Стихотворения и поэмы
Представленные в этом разделе стихотворные циклы и поэмы относятся к разным периодам творчества поэта, но в окончательном своем виде они, как правило, оформились в 1950-е годы, в тюрьме и после освобождения, когда поэт восстанавливал по памяти (создавая зачастую новые редакции) произведения, погибшие при аресте и работал над поэтическим ансамблем «Русские боги».
Лунные камни
Цикл посвящен Галине Сергеевне Русаковой (в замужестве: Еремеевой), школьной соученице и первой неразделенной юношеской любви Д. Л. Андреева; оба они сохранили на всю жизнь глубокие дружеские отношения.
Древняя память
«Когда былых миров оранжевые зори…» Друг Андреева В. М. Василенко (1905—1991) – поэт и искусствовед, отличавшийся замечательной, не ослабевшей и в старости памятью, в письме к Б.Н. Романову от 23 августа 1988 г. вспоминал: «…я проводил часы многие годы, слушая его стихи, читая свои, восхищаясь его романтическо-поэтическими “воспоминаниями” о его жизни в двух иных мирах, где было несколько солнц (изумрудное, синее, такое, как наше) и были удивительные утра, и дни, и вечера, особенно, когда эти солнца встречались утром и вечером; расходясь – тоже; жизнь там была счастливая – без войн, без злодеяний, все любили искусство, поэзию, не было страшных городов-спрутов, городов-чудовищ… Он, Данечка, был всегда влюблён в ослепительно прекрасных девушек, мечтательниц; в одну художницу, писавшую зори и вечера, когда два солнца встречались и расходились. Он очень ярко это описывал и говорил, что он помнит (цитирую на память): «Голубое солнце неохотно уступало место золотому, и мы (с нею) замирали в восторге, глядя, как голубые и золотые потоки света смешивались, голубые ослабевали, гасли, а золото заполняло все мягким сиянием, очень были, Витя (это мне), красивы печальные кипарисы, – они там тоже были, – это дерево, Витя, есть и на других планетах, – они голубели, а потом растворялись в золоте и казались вылитыми из золота; ветра по утрам не было; они были неподвижны; золотом заливались – до дна – озера, – их мы видели с холма, где встречал я с моей возлюбленной восход, – и я слушал, как она произносила стихи… “Скажи, Даня, а ты помнишь эти стихи?” – наивно спрашивал я. “Нет, конечно, – отвечал Андреев, – но я помню, что они возвышенны и прекрасны”».

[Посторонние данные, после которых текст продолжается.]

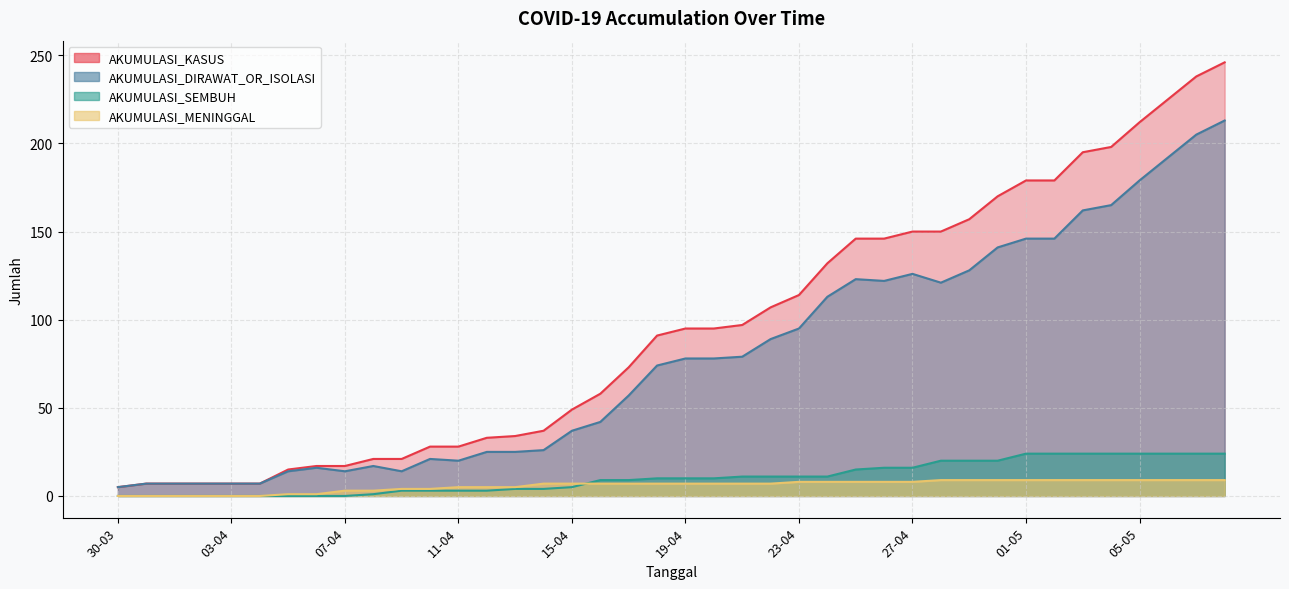

What is the difference between the maximum and minimum values in the AKUMULASI_MENINGGAL series?

9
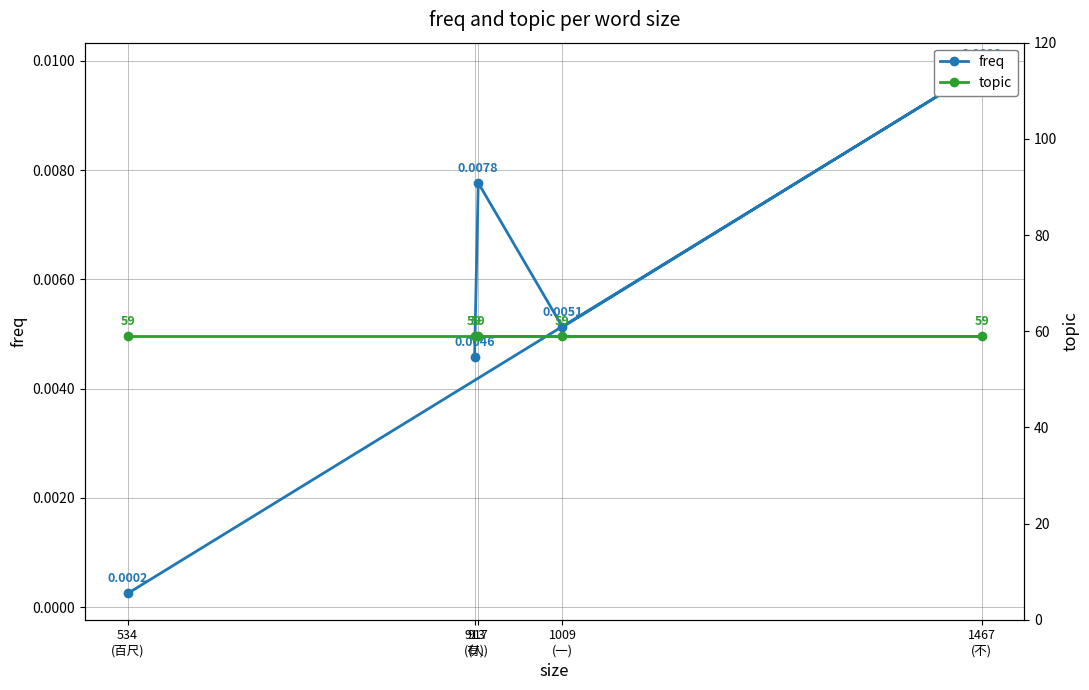

Which series changed the most between 1009
(一) and 913
(有)?

freq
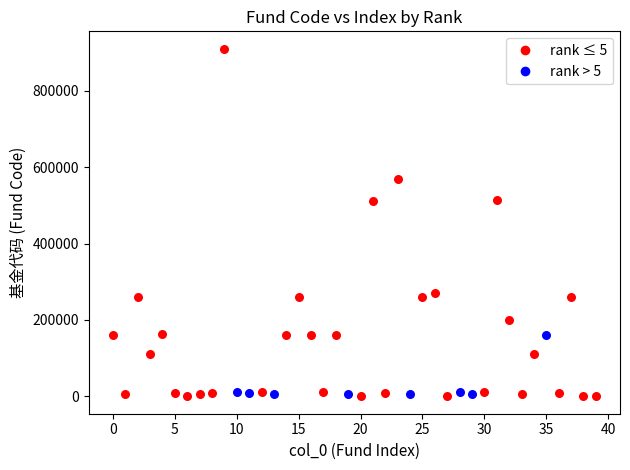

Which series contains the highest Y value?

rank ≤ 5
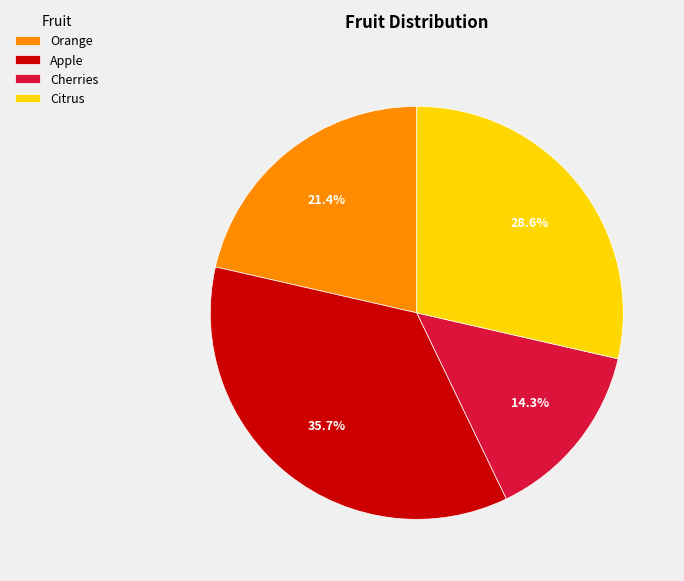

What percentage do Orange and Cherries together represent?

35.7%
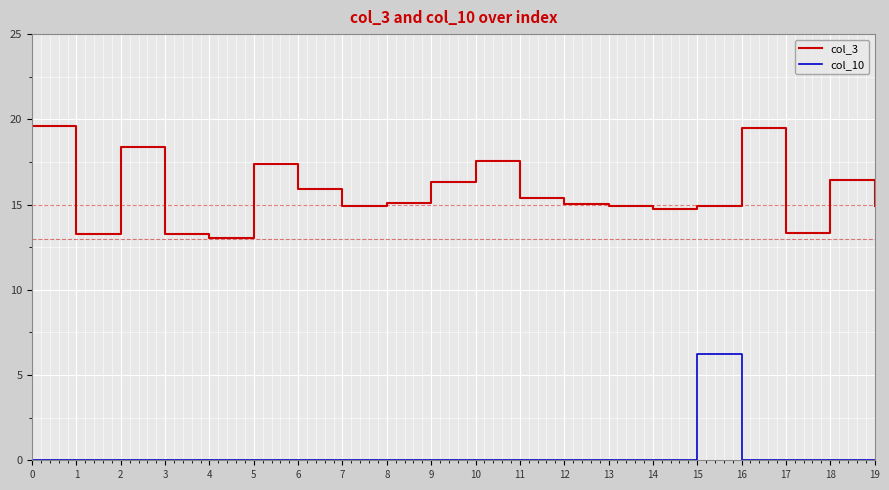

True or false: col_3 and col_10 intersect in this chart.

False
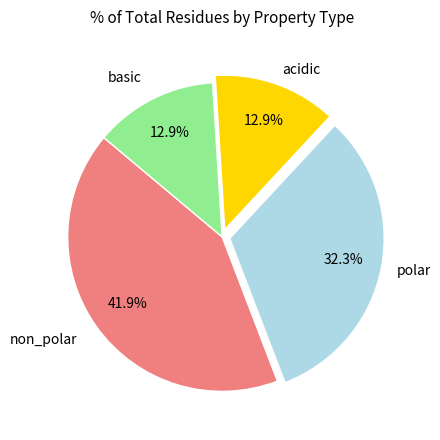

To the nearest percent, what percentage of the pie is non_polar?

42%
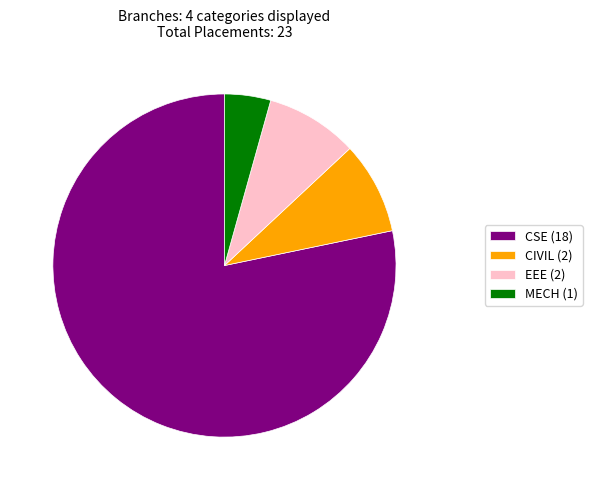

Is the sum of MECH (1) and CSE (18) greater than half?

Yes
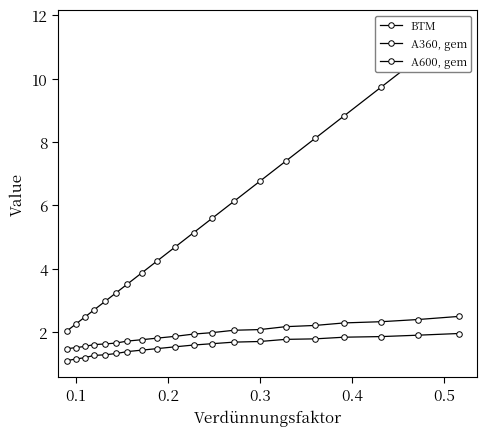

What is the sum of all A600, gem values?

30.9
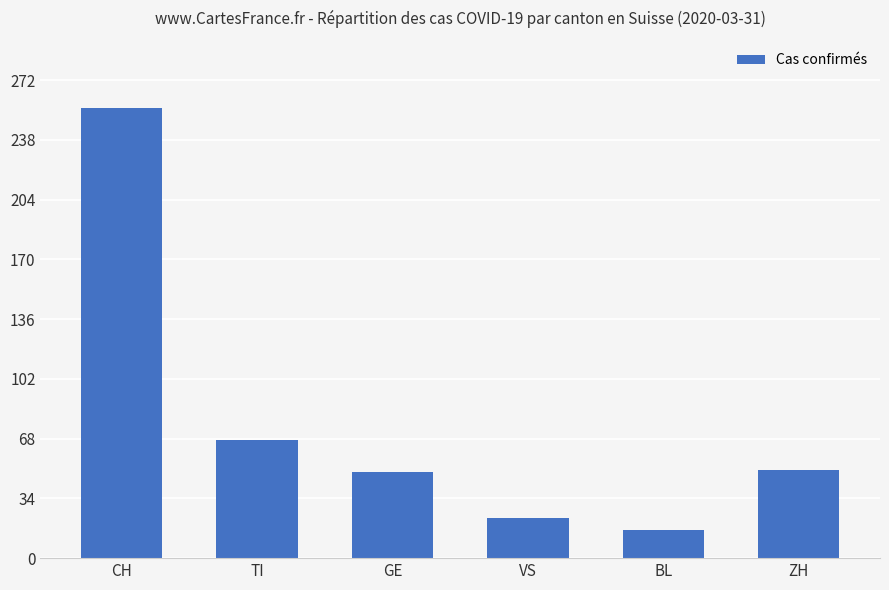

What is the change in value from CH to TI?

-189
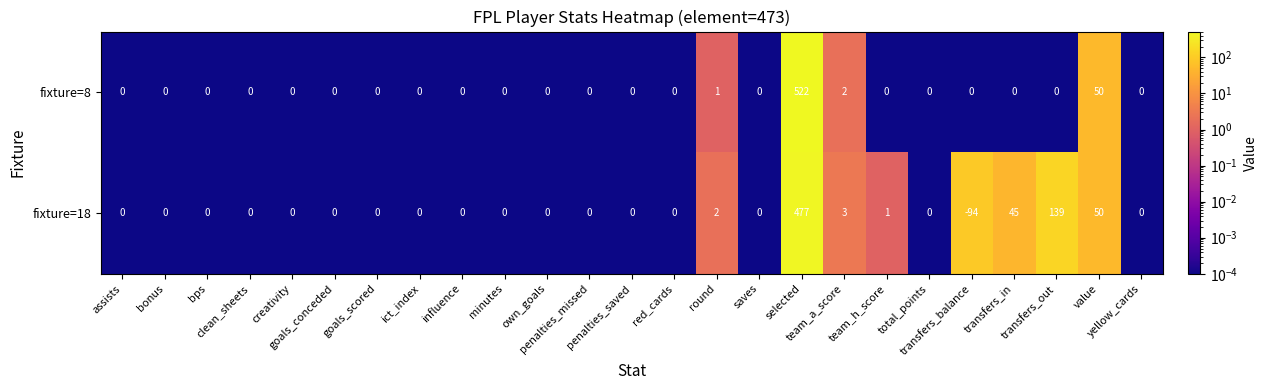

Which series has the largest range (max minus min)?

fixture=18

«Ослепительным ветром мая…» В этом стихотворении, как и в ряде других, Андреев говорит о своей «первой жизни» в Индии. В. М. Василенко вспоминал: «Даня говорил и о жизни своей на земле в Индии: он был воином, она жрицей храма, и свою любовь он и она скрывали. Было это в давние времена, он подчёркивал – “когда складывались стихи «Рамаяны»”. (Письмо к Б.Н. Романову от 23 августа 1988 г.). «Рамаяна» создана около 4 в. до н.э., а окончательно сложилась ко 2 в. до н.э. См. также РМ.